Rexrodt von Fircks hat nach ihrer Krebserkrankung eine Stiftung (www.rvfs.de) gegründet, die es erkrankten Müttern zusammen mit ihren Kindern ermöglicht, nach der Chemotherapie zusammen drei Wochen Reha in der Klinik Ostseedeich in Grömitz/Ostsee zu machen. Da die Diagnose Krebs die gesamte Familie mit einbezieht, erhalten nicht nur die Mütter einen eigenen Therapieplan, sondern auch die Kinder, um Mutter und Kind gemeinsam auf die Rückkehr in den Alltag nach der Krebserkrankung vorzubereiten und zu stärken.


[Annette Rexrodt von Fircks und Dr. Anja Weishap, Chefärztin Klinik für Frauenheilkunde und Geburtshilfe und Leiterin des Brustzentrums Oberberg.]

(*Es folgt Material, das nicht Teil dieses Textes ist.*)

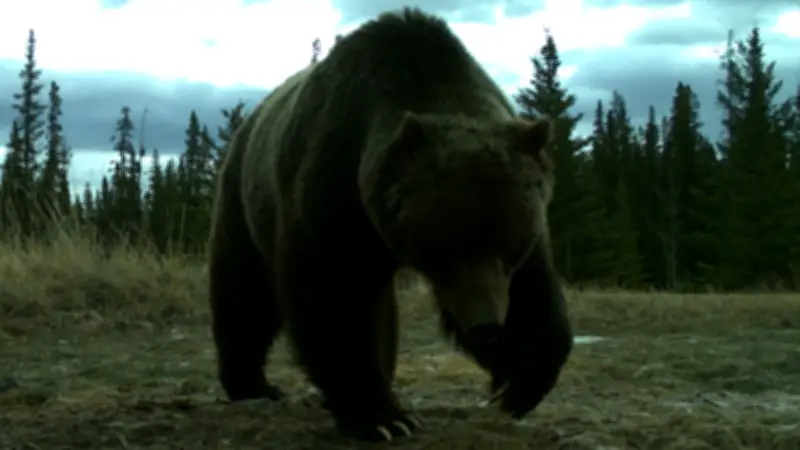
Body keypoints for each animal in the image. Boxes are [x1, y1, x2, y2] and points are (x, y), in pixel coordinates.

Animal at [207, 6, 573, 442]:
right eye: (448, 249)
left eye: (510, 247)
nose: (486, 325)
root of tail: (247, 122)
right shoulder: (334, 185)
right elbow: (333, 294)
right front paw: (384, 417)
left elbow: (534, 290)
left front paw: (520, 383)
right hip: (243, 199)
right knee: (245, 290)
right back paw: (252, 384)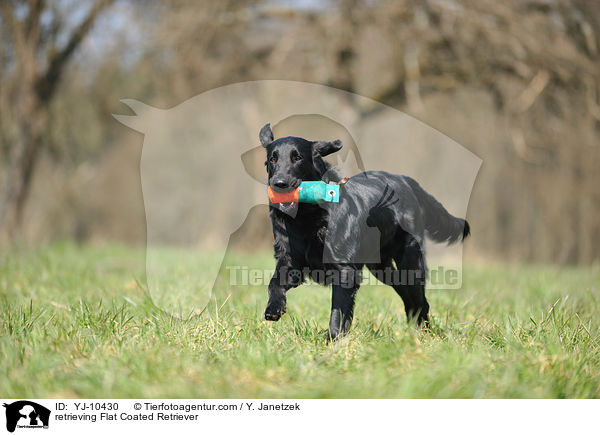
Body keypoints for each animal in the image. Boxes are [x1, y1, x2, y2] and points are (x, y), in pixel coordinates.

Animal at [260, 122, 472, 340]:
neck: (307, 215)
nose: (279, 184)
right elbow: (274, 283)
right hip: (381, 267)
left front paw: (333, 339)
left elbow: (337, 311)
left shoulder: (345, 269)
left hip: (410, 260)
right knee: (407, 294)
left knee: (419, 298)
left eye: (298, 158)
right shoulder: (290, 260)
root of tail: (406, 180)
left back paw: (424, 332)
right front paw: (274, 308)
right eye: (272, 159)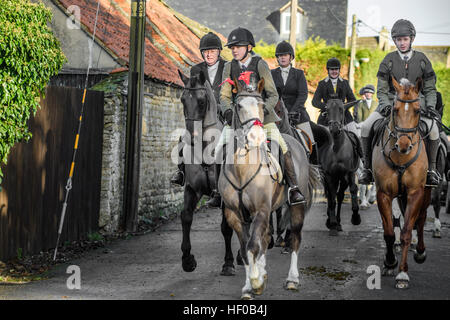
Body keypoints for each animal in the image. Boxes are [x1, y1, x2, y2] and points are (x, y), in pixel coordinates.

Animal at [175, 70, 236, 276]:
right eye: (182, 99)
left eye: (202, 102)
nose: (190, 137)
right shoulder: (192, 189)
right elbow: (186, 217)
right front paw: (187, 260)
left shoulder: (225, 196)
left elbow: (226, 227)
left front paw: (228, 263)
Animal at [219, 79, 320, 298]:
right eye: (239, 106)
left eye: (261, 105)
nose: (256, 136)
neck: (242, 167)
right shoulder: (234, 214)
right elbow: (245, 249)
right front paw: (250, 286)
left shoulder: (261, 210)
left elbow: (252, 246)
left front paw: (256, 282)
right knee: (264, 239)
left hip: (296, 207)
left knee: (295, 239)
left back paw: (292, 280)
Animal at [320, 97, 362, 235]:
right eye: (327, 110)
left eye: (341, 109)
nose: (334, 128)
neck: (337, 149)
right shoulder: (329, 175)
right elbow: (332, 196)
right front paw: (332, 223)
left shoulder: (349, 173)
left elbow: (353, 189)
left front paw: (355, 217)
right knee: (332, 195)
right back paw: (332, 221)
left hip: (342, 179)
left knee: (340, 195)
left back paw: (338, 222)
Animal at [370, 76, 430, 288]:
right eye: (395, 109)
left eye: (418, 110)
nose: (403, 145)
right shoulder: (384, 194)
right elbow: (389, 232)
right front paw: (390, 262)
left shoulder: (415, 193)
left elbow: (406, 232)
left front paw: (402, 274)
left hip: (425, 194)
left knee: (420, 220)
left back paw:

Neben der persönlichen Geschichte von Annette Rexrodt von Fircks gab es am gestrigen Brustkrebsforum auch viele medizinische Informationen in Vorträgen von Dr. Anja Weishap, Chefärztin Klinik für Frauenheilkunde und Geburtshilfe und Leiterin des Brustzentrums Oberberg und von Prof. Dr. Michael Friedrich, Chefarzt der Helios-Klinik für Gynäkologie und Geburtshilfe Krefeld, über die Chancen von Vitamin D bei einer Brustkrebserkrankung.

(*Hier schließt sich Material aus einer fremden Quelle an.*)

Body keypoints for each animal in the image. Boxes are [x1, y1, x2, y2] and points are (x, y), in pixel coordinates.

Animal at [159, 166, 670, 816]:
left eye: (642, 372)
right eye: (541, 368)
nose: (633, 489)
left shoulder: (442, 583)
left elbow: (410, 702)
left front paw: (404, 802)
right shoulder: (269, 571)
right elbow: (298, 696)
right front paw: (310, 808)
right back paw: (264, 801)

Doch neben dem fachlichen Input standen vor allem die Patientinnen im Vordergrund und Frauen, die sich informieren wollten. An verschiedenen Infoständen und in Workshops konnten sich Frauen über die Möglichkeiten von Aromatherapien informieren, wie Frauen sich selbst die Brust abtasten können, welche Haarersatz Möglichkeiten es gibt und bei einer Walkingrunde in der Mittagspause mit Physiotherapeutin Rieke Jaekel zu erfahren, wie man mit ein bisschen Bewegung Körper und Seele in Schwung bringen kann.

Das Brustkrebsforum schaffte es in dem vierstündigen Programm, den Besucherinnen genug medizinisches Fachwissen mit auf den Weg zu geben, sie aber zugleich zum Mittelpunkt der Veranstaltung zu machen, ihnen nützliche Tipps und Ratschläge zur Vorsorge zu geben und den Betroffenen Mut und vor allem Hoffnung zu machen und stellte damit eine sehr wichtige Aufklärungsarbeit über die Erkrankung dar. In Deutschland erhält alle sieben Minute eine Frau die Diagnose Brustkrebs, daher sollte jede Frau regelmäßig zur Vorsorge gehen.